In May 2011 Bloom’s book Think: Straight Talk for Women to Stay Smart in a Dumbed-Down World was published by Vanguard Press and in May of 2012, Bloom published Swagger: 10 Urgent Rules for Raising Boys in an Era of Failing Schools, Mass Joblessness, and Thug Culture.
Pep Talks is presented by the Vancouver International Children’s Festival. All the events will take place at the Vancouver Playhouse from 7:30 – 9:00 pm. For more information and to purchase tickets, visit www.peptalkseries.com
Pink Shirt Day
Today is also Pink Shirt Day and I can’t let that go by without a nod to all the great work that is currently in progress to combat bullying and a prayer for all the children who have fallen victim to a bully. I was gratified to hear my son’s daycare class learning about bullying yesterday. I think starting to talk about this at such a young age is a great first step. Together we can stand up to bullies and end the cycle.

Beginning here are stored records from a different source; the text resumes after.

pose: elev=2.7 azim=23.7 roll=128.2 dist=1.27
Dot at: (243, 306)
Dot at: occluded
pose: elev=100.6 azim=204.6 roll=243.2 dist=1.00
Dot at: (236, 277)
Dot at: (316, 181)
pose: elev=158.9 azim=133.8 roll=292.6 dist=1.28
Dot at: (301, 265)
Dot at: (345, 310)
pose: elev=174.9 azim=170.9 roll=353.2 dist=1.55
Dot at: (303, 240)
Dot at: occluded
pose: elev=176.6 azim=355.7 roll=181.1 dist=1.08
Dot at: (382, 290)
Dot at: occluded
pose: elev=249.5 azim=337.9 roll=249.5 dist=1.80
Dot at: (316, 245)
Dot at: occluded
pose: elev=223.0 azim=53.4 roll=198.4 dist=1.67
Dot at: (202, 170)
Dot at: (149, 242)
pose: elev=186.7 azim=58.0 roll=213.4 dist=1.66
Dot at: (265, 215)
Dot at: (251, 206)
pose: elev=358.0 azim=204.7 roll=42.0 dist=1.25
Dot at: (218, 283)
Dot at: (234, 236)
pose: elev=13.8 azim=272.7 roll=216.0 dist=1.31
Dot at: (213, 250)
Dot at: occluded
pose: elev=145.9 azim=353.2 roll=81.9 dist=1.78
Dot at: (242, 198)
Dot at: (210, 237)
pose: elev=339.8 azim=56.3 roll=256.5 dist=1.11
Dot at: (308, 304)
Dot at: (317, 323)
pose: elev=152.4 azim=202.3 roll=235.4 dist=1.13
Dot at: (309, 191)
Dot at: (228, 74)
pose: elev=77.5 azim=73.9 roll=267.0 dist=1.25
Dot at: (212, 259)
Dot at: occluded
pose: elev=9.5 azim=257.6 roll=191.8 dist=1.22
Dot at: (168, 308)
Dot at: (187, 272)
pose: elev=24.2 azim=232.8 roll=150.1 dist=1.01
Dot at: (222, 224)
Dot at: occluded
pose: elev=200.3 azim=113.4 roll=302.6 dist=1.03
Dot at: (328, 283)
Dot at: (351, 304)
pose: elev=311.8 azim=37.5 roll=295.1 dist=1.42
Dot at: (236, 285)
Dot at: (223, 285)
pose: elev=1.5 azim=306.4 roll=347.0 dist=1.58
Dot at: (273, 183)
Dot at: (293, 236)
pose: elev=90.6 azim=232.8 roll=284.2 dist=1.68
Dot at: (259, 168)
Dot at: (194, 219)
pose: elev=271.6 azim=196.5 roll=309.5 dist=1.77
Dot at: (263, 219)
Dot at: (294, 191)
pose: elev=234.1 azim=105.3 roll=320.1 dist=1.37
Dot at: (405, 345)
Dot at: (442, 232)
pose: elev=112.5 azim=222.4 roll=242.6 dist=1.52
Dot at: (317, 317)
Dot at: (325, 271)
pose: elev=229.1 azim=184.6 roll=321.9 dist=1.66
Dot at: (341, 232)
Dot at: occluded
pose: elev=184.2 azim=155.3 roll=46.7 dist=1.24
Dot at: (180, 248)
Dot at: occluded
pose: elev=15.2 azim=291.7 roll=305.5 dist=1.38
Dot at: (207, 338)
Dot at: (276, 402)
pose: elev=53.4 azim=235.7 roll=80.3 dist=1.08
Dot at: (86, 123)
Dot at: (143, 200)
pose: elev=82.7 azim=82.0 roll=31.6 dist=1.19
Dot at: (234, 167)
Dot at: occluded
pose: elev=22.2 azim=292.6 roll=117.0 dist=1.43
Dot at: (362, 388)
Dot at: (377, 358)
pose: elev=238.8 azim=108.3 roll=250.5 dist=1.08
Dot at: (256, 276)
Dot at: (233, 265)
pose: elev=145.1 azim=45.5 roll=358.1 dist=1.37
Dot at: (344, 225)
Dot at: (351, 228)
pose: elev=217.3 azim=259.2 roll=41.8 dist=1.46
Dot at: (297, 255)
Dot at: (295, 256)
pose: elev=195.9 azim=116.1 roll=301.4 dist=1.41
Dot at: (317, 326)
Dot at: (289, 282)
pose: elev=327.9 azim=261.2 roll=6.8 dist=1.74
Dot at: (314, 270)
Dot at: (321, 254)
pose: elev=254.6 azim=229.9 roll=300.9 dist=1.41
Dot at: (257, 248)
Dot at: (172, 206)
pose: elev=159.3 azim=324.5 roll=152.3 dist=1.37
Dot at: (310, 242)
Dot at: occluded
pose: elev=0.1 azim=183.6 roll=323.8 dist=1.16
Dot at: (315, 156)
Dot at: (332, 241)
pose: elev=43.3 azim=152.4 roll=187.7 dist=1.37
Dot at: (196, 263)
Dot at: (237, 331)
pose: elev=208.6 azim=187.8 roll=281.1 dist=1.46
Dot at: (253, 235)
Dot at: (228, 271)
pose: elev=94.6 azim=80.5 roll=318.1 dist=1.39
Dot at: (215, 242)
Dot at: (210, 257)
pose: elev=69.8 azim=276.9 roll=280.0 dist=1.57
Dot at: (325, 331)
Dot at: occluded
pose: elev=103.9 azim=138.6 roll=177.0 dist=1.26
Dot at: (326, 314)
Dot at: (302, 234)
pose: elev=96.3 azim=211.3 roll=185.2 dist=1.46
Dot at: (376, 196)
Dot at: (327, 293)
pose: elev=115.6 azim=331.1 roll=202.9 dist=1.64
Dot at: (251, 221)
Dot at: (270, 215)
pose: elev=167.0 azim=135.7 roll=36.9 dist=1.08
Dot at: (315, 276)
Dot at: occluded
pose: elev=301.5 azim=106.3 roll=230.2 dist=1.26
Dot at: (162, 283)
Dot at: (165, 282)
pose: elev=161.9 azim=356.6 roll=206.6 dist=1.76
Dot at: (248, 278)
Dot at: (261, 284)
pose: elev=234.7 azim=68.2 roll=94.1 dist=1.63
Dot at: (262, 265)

Love the idea of free range kids!
I’m originally from NY and we rode buses, subways etc etc all by ourselves, back and forth to school, every day. It taught us how to navigate subway systems and buses, how to get in touch with your gut instinct about who is approachable and who isn’t and how to be independent. It never occured to me or my sister or my peers that our parents were lazy! It was just normal!
I think it’s abnormal to see a harried mother frantically careening into a school yard to drop off 10 yr old kids because they’re afriad of letting them ride the bus. Until this year I rode the bus as an adult back and forth to work for a decade and if I encountered a school aged kid on there I always kept an eye out for them, which is what you’re supposed to do as an adult member of the community. Never once did I have to step in for anything other than lending a quarter or picking up a dropped bag — because everyone on the bus was as respectful and mindful of the chidren’s safety as I was.
I didn’t know it was pink shirt day today! Thanks for the update.
I love the idea of free-range kids. As a parent we’re supposed to be raising our kids to be self-sufficient, but with the fear of “what could happen” it’s difficult to find the balance between proper protection and encouraging them to be able to stand alone.